[Stored data]
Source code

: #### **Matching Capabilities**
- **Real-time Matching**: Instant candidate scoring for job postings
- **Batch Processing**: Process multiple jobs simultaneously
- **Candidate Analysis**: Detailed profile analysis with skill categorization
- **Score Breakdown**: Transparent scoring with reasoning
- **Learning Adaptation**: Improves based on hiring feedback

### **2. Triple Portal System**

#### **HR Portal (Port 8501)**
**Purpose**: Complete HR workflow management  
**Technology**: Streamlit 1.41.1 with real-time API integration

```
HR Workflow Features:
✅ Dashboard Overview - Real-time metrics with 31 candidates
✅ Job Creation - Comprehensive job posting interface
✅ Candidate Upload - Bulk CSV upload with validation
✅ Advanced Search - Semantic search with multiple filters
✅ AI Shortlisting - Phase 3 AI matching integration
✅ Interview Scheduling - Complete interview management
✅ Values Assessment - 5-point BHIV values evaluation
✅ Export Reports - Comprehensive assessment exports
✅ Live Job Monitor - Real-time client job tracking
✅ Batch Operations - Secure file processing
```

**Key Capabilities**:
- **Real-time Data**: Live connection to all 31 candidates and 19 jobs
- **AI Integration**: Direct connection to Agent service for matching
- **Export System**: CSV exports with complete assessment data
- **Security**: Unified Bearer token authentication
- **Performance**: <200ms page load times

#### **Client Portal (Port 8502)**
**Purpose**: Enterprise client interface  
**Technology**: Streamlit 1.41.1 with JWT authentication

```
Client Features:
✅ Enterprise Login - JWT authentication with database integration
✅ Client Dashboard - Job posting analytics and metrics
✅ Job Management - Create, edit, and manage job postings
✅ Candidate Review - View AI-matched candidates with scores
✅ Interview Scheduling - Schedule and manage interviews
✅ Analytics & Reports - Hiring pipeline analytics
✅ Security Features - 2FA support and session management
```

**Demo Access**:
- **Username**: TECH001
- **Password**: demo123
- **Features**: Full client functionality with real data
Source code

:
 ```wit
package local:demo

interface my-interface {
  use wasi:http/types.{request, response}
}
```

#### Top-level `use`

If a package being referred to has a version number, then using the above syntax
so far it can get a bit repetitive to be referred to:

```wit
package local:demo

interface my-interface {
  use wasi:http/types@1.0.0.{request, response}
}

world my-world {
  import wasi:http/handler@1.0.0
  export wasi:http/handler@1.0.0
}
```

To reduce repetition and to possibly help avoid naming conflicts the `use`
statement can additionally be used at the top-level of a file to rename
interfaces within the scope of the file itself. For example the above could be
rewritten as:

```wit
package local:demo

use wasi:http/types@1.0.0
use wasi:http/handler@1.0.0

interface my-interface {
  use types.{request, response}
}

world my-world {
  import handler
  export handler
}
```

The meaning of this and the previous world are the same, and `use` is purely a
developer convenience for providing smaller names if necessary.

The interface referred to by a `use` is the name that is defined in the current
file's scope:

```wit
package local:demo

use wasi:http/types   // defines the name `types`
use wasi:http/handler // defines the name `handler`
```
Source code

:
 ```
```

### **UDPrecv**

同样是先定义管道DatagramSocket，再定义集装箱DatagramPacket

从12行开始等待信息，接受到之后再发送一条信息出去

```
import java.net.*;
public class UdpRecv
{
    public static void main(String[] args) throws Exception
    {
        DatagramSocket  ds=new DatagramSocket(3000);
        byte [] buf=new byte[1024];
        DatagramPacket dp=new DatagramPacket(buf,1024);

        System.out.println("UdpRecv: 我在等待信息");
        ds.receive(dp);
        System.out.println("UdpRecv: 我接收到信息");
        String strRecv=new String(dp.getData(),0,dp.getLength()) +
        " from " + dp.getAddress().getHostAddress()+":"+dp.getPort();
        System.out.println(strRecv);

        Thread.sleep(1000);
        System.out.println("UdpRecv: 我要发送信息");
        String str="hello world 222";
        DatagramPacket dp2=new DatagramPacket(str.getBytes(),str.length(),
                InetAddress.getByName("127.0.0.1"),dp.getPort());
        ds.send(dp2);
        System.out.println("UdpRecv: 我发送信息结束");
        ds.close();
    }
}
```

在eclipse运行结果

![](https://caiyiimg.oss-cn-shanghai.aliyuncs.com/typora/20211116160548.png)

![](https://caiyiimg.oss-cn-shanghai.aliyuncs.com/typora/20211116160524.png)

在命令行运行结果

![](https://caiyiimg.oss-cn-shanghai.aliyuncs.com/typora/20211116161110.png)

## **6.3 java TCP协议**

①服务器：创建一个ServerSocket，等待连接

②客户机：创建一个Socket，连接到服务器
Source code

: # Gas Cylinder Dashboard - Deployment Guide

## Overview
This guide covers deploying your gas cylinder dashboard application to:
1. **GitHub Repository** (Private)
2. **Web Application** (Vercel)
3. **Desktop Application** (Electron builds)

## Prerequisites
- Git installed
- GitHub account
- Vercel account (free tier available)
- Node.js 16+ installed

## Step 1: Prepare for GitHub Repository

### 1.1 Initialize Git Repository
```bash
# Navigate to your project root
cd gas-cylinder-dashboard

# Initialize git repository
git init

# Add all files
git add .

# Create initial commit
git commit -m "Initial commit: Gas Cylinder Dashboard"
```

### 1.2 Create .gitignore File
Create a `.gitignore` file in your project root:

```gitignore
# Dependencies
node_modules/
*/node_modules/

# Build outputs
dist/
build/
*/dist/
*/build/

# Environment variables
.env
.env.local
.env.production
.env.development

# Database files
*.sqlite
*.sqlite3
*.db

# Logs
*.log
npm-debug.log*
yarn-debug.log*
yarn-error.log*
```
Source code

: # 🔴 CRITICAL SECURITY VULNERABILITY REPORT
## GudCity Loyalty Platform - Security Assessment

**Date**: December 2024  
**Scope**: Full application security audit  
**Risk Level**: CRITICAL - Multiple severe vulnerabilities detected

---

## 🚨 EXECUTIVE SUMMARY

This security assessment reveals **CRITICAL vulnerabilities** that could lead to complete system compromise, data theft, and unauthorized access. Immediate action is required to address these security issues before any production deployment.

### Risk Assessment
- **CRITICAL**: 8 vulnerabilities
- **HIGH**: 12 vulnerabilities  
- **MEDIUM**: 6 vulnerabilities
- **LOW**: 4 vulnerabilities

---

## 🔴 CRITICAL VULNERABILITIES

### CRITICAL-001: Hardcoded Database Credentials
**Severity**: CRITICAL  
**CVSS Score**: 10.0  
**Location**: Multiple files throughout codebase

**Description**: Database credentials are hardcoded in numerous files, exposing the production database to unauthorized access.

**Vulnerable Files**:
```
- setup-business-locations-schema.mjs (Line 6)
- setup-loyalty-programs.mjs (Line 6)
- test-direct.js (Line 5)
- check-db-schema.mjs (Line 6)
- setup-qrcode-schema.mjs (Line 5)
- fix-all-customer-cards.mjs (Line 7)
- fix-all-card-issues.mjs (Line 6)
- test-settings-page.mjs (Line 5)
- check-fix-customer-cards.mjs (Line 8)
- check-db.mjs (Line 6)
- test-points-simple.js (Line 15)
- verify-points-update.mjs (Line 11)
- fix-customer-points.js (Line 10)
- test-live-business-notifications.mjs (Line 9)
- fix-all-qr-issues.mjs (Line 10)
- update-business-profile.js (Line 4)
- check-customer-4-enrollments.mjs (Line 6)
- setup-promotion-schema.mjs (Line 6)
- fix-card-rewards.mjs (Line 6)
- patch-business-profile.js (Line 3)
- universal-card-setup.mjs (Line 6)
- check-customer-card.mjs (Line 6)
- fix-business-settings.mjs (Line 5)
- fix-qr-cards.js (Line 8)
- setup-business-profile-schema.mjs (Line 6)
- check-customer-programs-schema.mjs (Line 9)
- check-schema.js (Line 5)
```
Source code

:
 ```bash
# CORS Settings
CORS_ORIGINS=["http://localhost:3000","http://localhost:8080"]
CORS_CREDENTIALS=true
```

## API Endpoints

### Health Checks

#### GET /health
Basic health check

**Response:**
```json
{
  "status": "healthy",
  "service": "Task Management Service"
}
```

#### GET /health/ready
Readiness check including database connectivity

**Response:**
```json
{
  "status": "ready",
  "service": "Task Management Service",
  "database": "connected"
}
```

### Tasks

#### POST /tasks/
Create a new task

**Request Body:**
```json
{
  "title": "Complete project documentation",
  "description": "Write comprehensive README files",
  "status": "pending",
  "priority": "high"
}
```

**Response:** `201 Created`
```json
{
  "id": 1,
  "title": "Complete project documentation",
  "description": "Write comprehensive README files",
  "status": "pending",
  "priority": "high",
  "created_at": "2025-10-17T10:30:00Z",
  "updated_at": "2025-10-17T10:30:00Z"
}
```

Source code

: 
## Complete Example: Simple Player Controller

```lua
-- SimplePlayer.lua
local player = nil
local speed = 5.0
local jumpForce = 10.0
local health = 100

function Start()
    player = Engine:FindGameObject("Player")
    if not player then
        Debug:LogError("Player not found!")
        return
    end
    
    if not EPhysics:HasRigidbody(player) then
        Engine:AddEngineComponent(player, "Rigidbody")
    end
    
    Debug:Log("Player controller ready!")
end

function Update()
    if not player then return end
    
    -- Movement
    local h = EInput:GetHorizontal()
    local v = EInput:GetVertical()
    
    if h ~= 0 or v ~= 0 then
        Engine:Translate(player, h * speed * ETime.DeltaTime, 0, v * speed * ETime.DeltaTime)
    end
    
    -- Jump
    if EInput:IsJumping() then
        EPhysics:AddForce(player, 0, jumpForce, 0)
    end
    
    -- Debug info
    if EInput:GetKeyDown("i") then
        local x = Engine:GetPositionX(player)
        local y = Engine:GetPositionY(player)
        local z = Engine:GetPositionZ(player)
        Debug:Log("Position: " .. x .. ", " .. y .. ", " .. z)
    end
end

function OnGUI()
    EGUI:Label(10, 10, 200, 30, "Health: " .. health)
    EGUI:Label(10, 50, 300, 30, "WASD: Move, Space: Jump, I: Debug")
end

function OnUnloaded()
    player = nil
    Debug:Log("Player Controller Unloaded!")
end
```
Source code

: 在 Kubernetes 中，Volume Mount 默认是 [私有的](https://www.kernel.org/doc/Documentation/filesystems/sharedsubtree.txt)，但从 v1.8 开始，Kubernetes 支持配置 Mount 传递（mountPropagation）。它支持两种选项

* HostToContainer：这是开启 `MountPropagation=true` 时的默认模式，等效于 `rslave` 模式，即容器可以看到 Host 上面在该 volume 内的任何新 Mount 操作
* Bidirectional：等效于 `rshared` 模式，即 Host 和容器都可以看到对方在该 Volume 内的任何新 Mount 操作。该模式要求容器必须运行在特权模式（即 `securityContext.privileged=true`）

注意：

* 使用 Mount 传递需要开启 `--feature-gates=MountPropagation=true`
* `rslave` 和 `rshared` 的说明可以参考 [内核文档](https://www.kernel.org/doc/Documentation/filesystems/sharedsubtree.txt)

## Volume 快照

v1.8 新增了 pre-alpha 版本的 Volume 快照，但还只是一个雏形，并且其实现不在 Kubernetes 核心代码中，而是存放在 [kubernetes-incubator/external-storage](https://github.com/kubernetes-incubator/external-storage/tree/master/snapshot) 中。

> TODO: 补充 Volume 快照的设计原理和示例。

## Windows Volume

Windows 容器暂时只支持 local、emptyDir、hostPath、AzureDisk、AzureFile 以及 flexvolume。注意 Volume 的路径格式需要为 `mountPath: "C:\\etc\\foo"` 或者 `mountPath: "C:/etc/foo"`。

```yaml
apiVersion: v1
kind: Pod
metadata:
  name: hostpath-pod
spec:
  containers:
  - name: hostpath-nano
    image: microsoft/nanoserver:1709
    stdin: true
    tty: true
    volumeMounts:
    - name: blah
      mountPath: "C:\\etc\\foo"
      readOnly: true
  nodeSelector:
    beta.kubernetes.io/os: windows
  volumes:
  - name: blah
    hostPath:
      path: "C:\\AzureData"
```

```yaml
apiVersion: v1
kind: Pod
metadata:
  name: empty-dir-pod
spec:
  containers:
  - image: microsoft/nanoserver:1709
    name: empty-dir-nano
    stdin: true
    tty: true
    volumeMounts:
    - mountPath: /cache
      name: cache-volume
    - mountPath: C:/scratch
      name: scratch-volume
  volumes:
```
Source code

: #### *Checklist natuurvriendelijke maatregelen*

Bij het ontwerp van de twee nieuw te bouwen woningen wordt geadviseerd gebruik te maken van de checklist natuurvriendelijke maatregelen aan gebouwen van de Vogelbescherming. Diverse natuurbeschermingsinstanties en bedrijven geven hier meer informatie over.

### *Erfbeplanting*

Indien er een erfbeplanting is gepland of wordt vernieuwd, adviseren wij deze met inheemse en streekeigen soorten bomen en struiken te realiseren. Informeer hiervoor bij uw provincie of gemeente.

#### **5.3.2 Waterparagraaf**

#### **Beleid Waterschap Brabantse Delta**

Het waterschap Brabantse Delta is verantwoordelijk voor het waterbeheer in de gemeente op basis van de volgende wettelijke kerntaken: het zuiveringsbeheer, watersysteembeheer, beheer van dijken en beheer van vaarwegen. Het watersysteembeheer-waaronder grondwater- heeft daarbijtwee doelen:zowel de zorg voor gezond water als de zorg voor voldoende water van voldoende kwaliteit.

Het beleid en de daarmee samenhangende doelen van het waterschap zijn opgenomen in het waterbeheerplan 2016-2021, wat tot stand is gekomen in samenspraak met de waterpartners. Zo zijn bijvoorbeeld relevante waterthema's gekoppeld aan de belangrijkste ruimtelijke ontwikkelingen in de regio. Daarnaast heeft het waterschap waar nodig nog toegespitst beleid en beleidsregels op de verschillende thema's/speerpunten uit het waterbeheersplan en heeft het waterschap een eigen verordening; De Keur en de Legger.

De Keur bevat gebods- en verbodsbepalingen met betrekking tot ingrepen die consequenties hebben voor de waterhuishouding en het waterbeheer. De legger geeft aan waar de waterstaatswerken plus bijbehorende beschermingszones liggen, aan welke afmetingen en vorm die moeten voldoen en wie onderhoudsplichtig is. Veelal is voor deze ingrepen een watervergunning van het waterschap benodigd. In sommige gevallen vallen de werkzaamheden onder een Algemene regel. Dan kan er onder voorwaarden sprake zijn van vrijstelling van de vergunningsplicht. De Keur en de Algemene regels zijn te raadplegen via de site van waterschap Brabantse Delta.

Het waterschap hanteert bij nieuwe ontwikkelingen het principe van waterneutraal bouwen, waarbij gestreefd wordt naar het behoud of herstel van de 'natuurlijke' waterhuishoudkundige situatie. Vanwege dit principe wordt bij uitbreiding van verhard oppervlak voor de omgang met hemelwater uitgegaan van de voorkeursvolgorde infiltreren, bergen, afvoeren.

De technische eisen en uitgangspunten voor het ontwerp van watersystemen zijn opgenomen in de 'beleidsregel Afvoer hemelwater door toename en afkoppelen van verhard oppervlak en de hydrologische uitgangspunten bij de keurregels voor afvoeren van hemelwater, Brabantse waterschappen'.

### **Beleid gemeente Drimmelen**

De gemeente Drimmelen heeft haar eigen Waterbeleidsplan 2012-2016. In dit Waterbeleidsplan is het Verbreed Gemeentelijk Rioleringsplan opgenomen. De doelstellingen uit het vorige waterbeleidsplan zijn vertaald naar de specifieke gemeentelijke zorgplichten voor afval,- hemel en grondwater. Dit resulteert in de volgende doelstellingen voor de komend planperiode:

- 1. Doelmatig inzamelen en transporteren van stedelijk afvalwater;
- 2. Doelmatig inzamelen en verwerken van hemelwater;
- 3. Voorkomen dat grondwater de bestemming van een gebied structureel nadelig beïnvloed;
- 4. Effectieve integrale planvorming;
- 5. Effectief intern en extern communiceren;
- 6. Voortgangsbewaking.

# [What the exercise asks]
Based on the records above, how many lines hold the string "strRecv"? Answer with the number by itself.

# [Problem solution]
2